Government programs — primarily Medicaid — account for the remaining $101.4 billion increase in overhead. But even the added dollars to administer Medicaid will flow mostly to private Medicaid HMOs, which will account for 59 percent of total Medicaid administrative costs in 2022. (The subcontracting of Medicaid coverage to private HMOs has nearly doubled Medicaid’s administrative overhead, which has risen from 5.1 percent of total Medicaid expenditure in 1980 to 9.2 percent this year).

The $273.6 billion in added insurance overhead under the ACA averages out to $1,375 per newly insured person per year, or 22.5 percent of the total federal government expenditures for the program.

Better Options

Insuring 25 million additional Americans, as the CBO projects the ACA will do, is surely worthwhile. But the administrative cost of doing so seem awfully steep, particularly when much cheaper alternatives are available.

Traditional Medicare runs for 2 percent overhead, somewhat higher than insurance overhead in universal single payer systems like Taiwan’s or Canada’s. Yet traditional Medicare is a bargain compared to the ACA strategy of filtering most of the new dollars through private insurers and private HMOs that subcontract for much of the new Medicaid coverage. Indeed, dropping the overhead figure from 22.5 percent to traditional Medicare’s 2 percent would save $249.3 billion by 2022.
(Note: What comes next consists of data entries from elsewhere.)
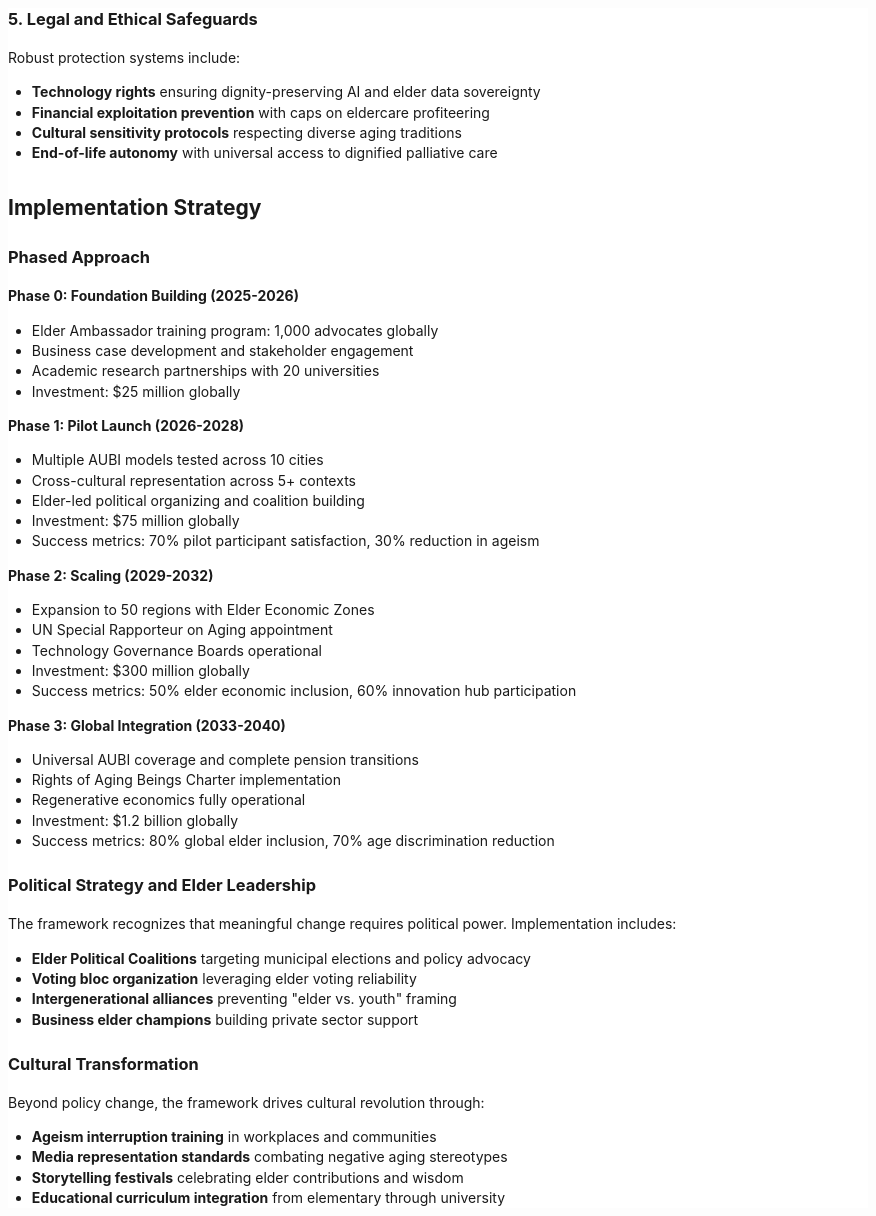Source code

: ### 5. Legal and Ethical Safeguards

Robust protection systems include:
- **Technology rights** ensuring dignity-preserving AI and elder data sovereignty
- **Financial exploitation prevention** with caps on eldercare profiteering
- **Cultural sensitivity protocols** respecting diverse aging traditions
- **End-of-life autonomy** with universal access to dignified palliative care

## <a id="implementation-strategy"></a>Implementation Strategy

### Phased Approach

**Phase 0: Foundation Building (2025-2026)**
- Elder Ambassador training program: 1,000 advocates globally
- Business case development and stakeholder engagement
- Academic research partnerships with 20 universities
- Investment: $25 million globally

**Phase 1: Pilot Launch (2026-2028)**
- Multiple AUBI models tested across 10 cities
- Cross-cultural representation across 5+ contexts
- Elder-led political organizing and coalition building
- Investment: $75 million globally
- Success metrics: 70% pilot participant satisfaction, 30% reduction in ageism

**Phase 2: Scaling (2029-2032)**
- Expansion to 50 regions with Elder Economic Zones
- UN Special Rapporteur on Aging appointment
- Technology Governance Boards operational
- Investment: $300 million globally
- Success metrics: 50% elder economic inclusion, 60% innovation hub participation

**Phase 3: Global Integration (2033-2040)**
- Universal AUBI coverage and complete pension transitions
- Rights of Aging Beings Charter implementation
- Regenerative economics fully operational
- Investment: $1.2 billion globally
- Success metrics: 80% global elder inclusion, 70% age discrimination reduction

### Political Strategy and Elder Leadership

The framework recognizes that meaningful change requires political power. Implementation includes:
- **Elder Political Coalitions** targeting municipal elections and policy advocacy
- **Voting bloc organization** leveraging elder voting reliability
- **Intergenerational alliances** preventing "elder vs. youth" framing
- **Business elder champions** building private sector support

### Cultural Transformation

Beyond policy change, the framework drives cultural revolution through:
- **Ageism interruption training** in workplaces and communities
- **Media representation standards** combating negative aging stereotypes
- **Storytelling festivals** celebrating elder contributions and wisdom
- **Educational curriculum integration** from elementary through university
The ACA isn’t the first time we’ve seen bloated administrative costs from a federal program that subcontracts for coverage through private insurers.  Medicare Advantage plans’ overhead averaged 13.7 percent in 2011, about $1,355 per enrollee. But rather than learn from that mistake, both Democrats and Republicans seem intent on tossing more federal dollars to private insurers. Indeed, the House Republicans’ initial budget would have voucherized Medicare, eventually diverting almost the entire Medicare budget to private insurers (the measure passed by the House on April 30 dropped the “premium support” voucher scheme).

In contrast, a universal single payer system would pare down both insurers’ and providers’ overhead, yielding huge administrative savings — $375 billion in 2012 according to one recent estimate.

In health care, public insurance gives much more bang for each buck.

http://healthaffairs.org/blog/2015/05/27/the-post-launch-problem-the-aff…

Although there are innumerable major problems with having used the Affordable Care Act to reform health care, one of the more significant deficiencies that we pointed out well in advance was that the design would add significantly to the excessive administrative burden that already characterized the U.S. health care system. This study quantifies that additional burden.

These additional administrative costs amount to $1,375 per newly insured person per year, an astonishing 22.5 percent of the total federal government expenditures for the program. Between 2014 and 2022, $273.6 billion in new administrative costs will be attributable to ACA.

The two primary goals of those involved in reforming health care were to expand coverage to everyone (well, almost everyone) and to control health care spending. Because of design defects, tens of millions will be left uninsured, and tens of millions more will be have inadequate coverage, leaving them vulnerable to health care costs — certainly falling short of what should have been our goals in expanding coverage.

Regarding controlling spending, the experimental innovations to date have had little impact in reducing wasteful spending but rather seem to have slowed health care costs by erecting financial barriers to beneficial health care services. Not only did the designers fail to use this opportunity to reduce the profound administrative waste unique to the U.S. health care financing system, they added significantly to this waste, as this study demonstrates.

Single payer would fix these problems. Administrative waste would be dramatically reduced and the savings would be used to expand coverage to absolutely everyone while eliminating financial barriers to care. We simply need the political resolve to do it.